*** EXERCISE INPUT ***

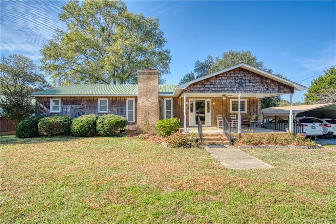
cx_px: 168
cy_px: 112
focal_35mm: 16
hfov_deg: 96.7
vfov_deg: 73.8
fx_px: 149
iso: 100
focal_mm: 16
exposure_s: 1/60
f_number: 5.6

*** End of EXERCISE INPUT ***

:: GOAL OF THE EXERCISE ::
Exactly as written, copy the entries above without their pictures.

:: EXERCISE OUTPUT ::
cx_px: 168
cy_px: 112
focal_35mm: 16
hfov_deg: 96.7
vfov_deg: 73.8
fx_px: 149
iso: 100
focal_mm: 16
exposure_s: 1/60
f_number: 5.6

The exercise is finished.